The silence that followed was deafening.
My chest heaved as I tried to catch my breath, my heart racing so fast I thought it might explode. I was terrified of what he might do next, terrified of his threats, terrified of myself and this new person I was becoming. The person who talked back. The person who said no.
But underneath the fear was something else. Something that felt almost like... relief?
Thank God he hadn't discovered where I'd really been last night. Thank God he didn't know about Dwayne, about the mask club, about the way I'd let another man touch me in ways Dante never had. If he'd known, if he'd even suspected — I'd probably be dead right now.
I sank onto the couch, my legs finally giving out. My hands were shaking. My whole body was shaking.
I forced myself to breathe. In and out. Slow and steady. I needed to think clearly, needed to process everything that had just happened, everything I'd done.
Dwayne didn't recognize me. He had no idea the woman he'd spent the night with was his brother's wife. It would be my secret—my one shameful, beautiful secret that no one else would ever know about.
I sat there in silence, replaying the past twenty-four hours in my mind like a film reel I couldn't stop. The confidence I'd felt confronting that man in the ginseng store. Walking into the Belmar manor and watching Dwayne take his rightful place at the table. The girls fighting in the hospital bathroom. Dante's hands around my throat. Dwayne's hands on my body.
The fear. The pleasure. The guilt. The shame. The defiance.
Everything was tangled together now, impossible to separate. I couldn't tell where one emotion ended and another began.
But one question lingered in my mind, persistent and impossible to ignore, growing louder with each passing second:
Do I really want to divorce Dante?
I'd said it so confidently, so boldly. I'd thrown the words at him like weapons, watched them hit their mark. But now, sitting alone in the oppressive silence of Aunt Patricia's house, I wasn't sure anymore.
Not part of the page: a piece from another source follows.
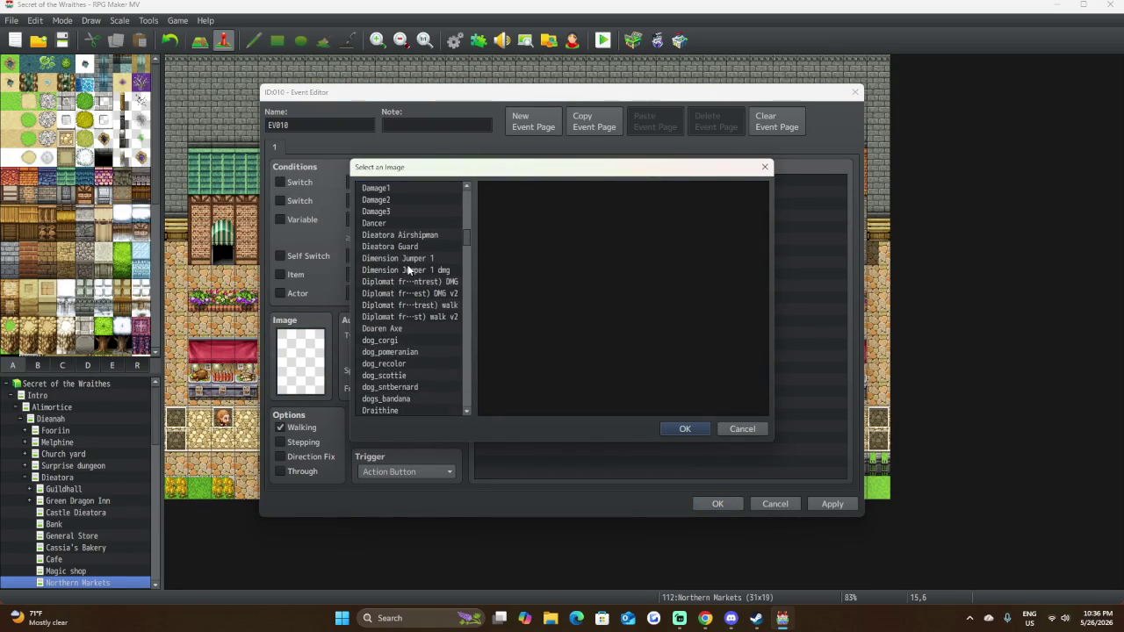
scroll(407, 270, "down", 15)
I'd loved him once. God, I'd loved him so much it physically hurt. He'd been my first everything—first boyfriend, first kiss, first lover, first husband.
He'd made me feel special when no one else ever had. For one beautiful year, he'd made me believe I was worthy of love.
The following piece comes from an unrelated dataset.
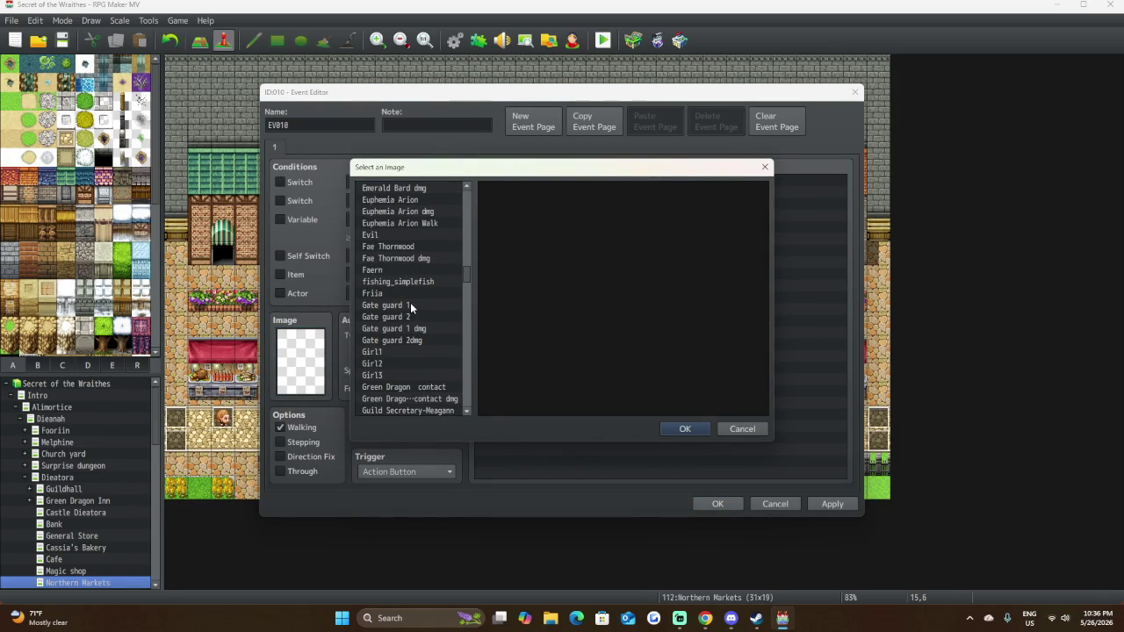
right_click(407, 312)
Was that enough to stay? Was that enough to forgive five years of cheating, abuse, and infections?
Or was I just afraid of being alone? Afraid of losing the Belmar name, the financial security, the only identity I'd had for the past five years?
I didn't know. God help me, I didn't know.
All I knew was that my body still ached from Dwayne's touch, my throat still hurt from Dante's grip, and my heart was so tired of breaking over and over again.
But, how do I even come into terms that I still actually love Dante?
Do I really want to divorce Dante?
The question echoed in the silence, unanswered.